> **Data for review**:
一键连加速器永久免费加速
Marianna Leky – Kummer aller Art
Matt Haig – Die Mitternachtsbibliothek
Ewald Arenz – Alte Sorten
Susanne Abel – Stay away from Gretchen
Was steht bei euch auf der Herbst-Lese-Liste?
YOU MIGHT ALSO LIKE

> **Requirement**:
Copy the material above line for line, leaving every character unchanged.

> **Reply**:
一键连加速器永久免费加速
Marianna Leky – Kummer aller Art
Matt Haig – Die Mitternachtsbibliothek
Ewald Arenz – Alte Sorten
Susanne Abel – Stay away from Gretchen
Was steht bei euch auf der Herbst-Lese-Liste?
YOU MIGHT ALSO LIKE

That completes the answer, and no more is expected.